В южных вратах алтаря высился государь, и при каждом взмахе кадильницы, обращенной к нему, на всякий сизоватый облачек выпархивающего благовония он согласно кивал головою, размашисто крестился, гулко брякая в лоб и плечи, и туго сжимал в горсти бархатную шляпу. Никон любовно озирал государя, и у него всякий раз влажно таяло в груди, когда видел перламутровый блеск в его глазах от близко подступившей слезы. В северных вратах за пологом молилась Марья Ильинишна с детьми, виднелась лишь ее остроконечная червчатая шапка с крохотным золотым крестиком в обвершьи: крестик то выныривал из запона, то снова упадал, будто царица поддразнивала святителя.

4

Миленький патриарх, не упадай в прелести! Иль запамятовал Филофея-старца наущение: де, страшися уповати на злато и богатство исчезновенное, но уповай на Всеведающего Бога. Давно ли ночи твои были молитвенным подвигом; едва тонким сном забылся вслед за куроглашением, едва приткнулся на бумажный узкий туфачок, подсунув под щеку тугое сголовье, набитое овечьей шерстью, едва к правому боку подноровил лавку – и, кажется, сейчас беспамятно умрешь до зари; но куда там, уже в ливера будто кто шило воткнул. И снова ты на молитве, зоркий до ночных врагов; и затушив от соблазну все елейницы и свещи в стоянцах, оставив лишь слабую лампадку пред образом Спасителя, принимаешься, сердешный, неустанно честь Исусову молитву по Златоустову чину, коя изрядно пожирает и самое крутое сердце.

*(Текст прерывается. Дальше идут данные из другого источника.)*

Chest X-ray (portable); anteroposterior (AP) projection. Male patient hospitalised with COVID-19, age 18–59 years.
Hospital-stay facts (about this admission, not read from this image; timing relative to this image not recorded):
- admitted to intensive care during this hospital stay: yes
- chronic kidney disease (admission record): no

А нынь-то что содеялось с тобою, кир Никон? Какая блазнь и наваждение посетили твою строгую к монашеству натуру? Ведай, чернец, змея неслышно струит в осоке, но смертно разит. И сразу напрасны все прежние подвиги и воздержания.

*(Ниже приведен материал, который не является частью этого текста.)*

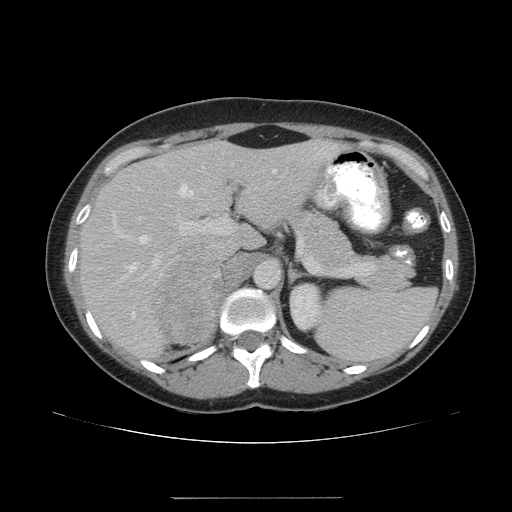
Contrast-enhanced abdominal CT, one axial slice. 120 kVp. Intravenous contrast given. Soft-tissue window (W 400 / L 40 HU). 3.75 mm slice thickness. 512 × 512 image matrix, field of view 380 × 380 mm. Female patient. From the clinical record (not read from this slice): diagnosis: adrenocortical carcinoma; tumour side: right adrenal.
Annotated regions visible in this slice (semi-automatically segmented with operator editing):
- mass: bounding box (x1, y1, x2, y2) in pixels: (153, 263, 220, 341)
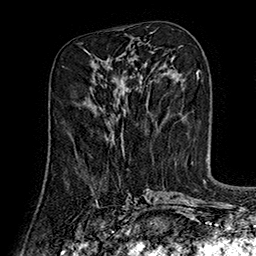
Breast MRI (dynamic contrast-enhanced), one axial slice. Position 70 of 160 along the scan axis. Cropped to one breast. Dynamic contrast-enhanced series, time point 2 of 7 at this slice position (early post-contrast). 1.5 T. TE 2.8 ms, TR 5.4 ms. 1 mm slice thickness. 256 × 256 image matrix, field of view 180 × 180 mm. Female patient.
Structures marked on this image (semi-automatic segmentation, software-assisted and operator-edited):
- enhancing-tissue mask used for the functional tumour volume (all voxels passing the contrast-enhancement thresholds inside the analysis volume; usually the tumour): bounding box [x1, y1, x2, y2] px = [111, 138, 124, 152]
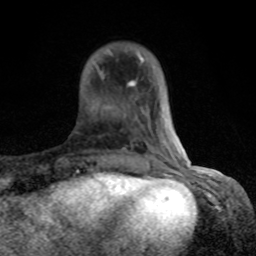
Breast MRI (dynamic contrast-enhanced), one axial slice. Position 21 of 80 along the scan axis. Cropped to one breast. Dynamic contrast-enhanced series, time point 2 of 8 at this slice position (early post-contrast). 1.5 T. TE 4.2 ms, TR 7 ms. 2 mm slice thickness. 256 × 256 image matrix, field of view 155 × 155 mm. Female patient.
Outlined on this slice (semi-automatic segmentation, software-assisted and operator-edited):
- enhancing-tissue mask used for the functional tumour volume (all voxels passing the contrast-enhancement thresholds inside the analysis volume; usually the tumour): bounding box [x1, y1, x2, y2] px = [96, 50, 184, 167]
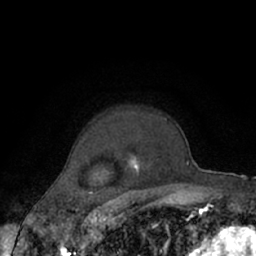
Breast MRI (dynamic contrast-enhanced), one axial slice. Position 50 of 66 along the scan axis. Cropped to one breast. Dynamic contrast-enhanced series, time point 2 of 7 at this slice position (early post-contrast). 1.5 T. TE 3 ms, TR 6.2 ms. 2.4 mm slice thickness. 256 × 256 image matrix, field of view 150 × 150 mm. Female patient.
Outlined on this slice (semi-automatic segmentation, software-assisted and operator-edited):
- enhancing-tissue mask used for the functional tumour volume (all voxels passing the contrast-enhancement thresholds inside the analysis volume; usually the tumour): bounding box [x1, y1, x2, y2] px = [133, 118, 167, 169]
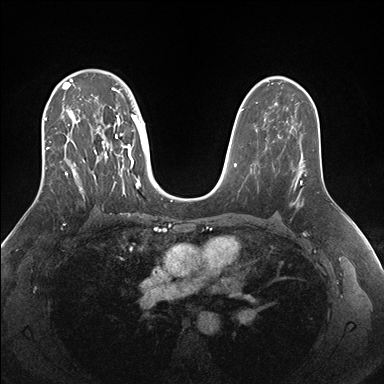
Breast MRI (dynamic contrast-enhanced), one axial slice; slice 106 of 176 in the series (ordered by position); dynamic contrast-enhanced series, time point 2 of 7 at this slice position (early post-contrast); 1.5 T; TE 1.5 ms, TR 4.1 ms; 1.1 mm slice thickness; 384 × 384 image matrix, field of view 340 × 340 mm. Female patient.
Annotated regions visible in this slice (semi-automatically segmented with operator editing):
- enhancing-tissue mask used for the functional tumour volume (all voxels passing the contrast-enhancement thresholds inside the analysis volume; usually the tumour): bounding box (x1, y1, x2, y2) in pixels: (44, 69, 146, 198)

Не только по Арсенову искусу, но и по твоему согласию нарушилась отеческая, заповеданная для души молитва Ефрема Сирина, с коей рождался и умирал русич, и вдруг переиначились главные завещательные слова, высеченные на скрижалях, столь согласные со славянским характером: «... дух уныния и небрежения, сребролюбия и празднословия отжени от мене». Кто надул тебе в уши, будто перемена в словах сущий пустяк? Не от Паисия ли грека пошла смута, не он ли вдул в тебя ветер перемены, обещая тебе цареградскую Софию? И залюбил ты, батько наш, сладко ести, красно наряжатися, широко ездить, праздно и подолгу говорить, боевые топорки строить и военные подводы доправлять для государя, бояр струнить в сенях, рати сряжать и послов в иные страны по мирскому делу пускать. Высоко же ты воспарил, Никон, коли взялся за суетные земные хлопоты. Не собрался ли ты воздеть на захмелевшую от почестей главизну рогатый латинский колпак и во всем последовать папе? Солнце пресветлое, Христов воин, и не поймешь ты, как однажды иссякнет в тебе монах, но заместит его греческий меняла. Лишь поддайся навадникам и шептунам, де, там-то не так положено и плохо помещено, иль не имеет существенного смысла, и что можно переменить в вере без ущерба, но к единой лишь пользе и простоте – и вот умаслившись этим, уловившись на видимую простоту перемен, ты вдруг и упадаешь в ту злокозненную трясину, откуда выбраться нет мочи, ибо с каждой попыткой увязаешь все глубже; и когда посетит тебя прозрение, то уж все, поздно, пропал, христовенький, засосало в болотину с макушкою, и нет вокруг подмоги, и неоткуда звать.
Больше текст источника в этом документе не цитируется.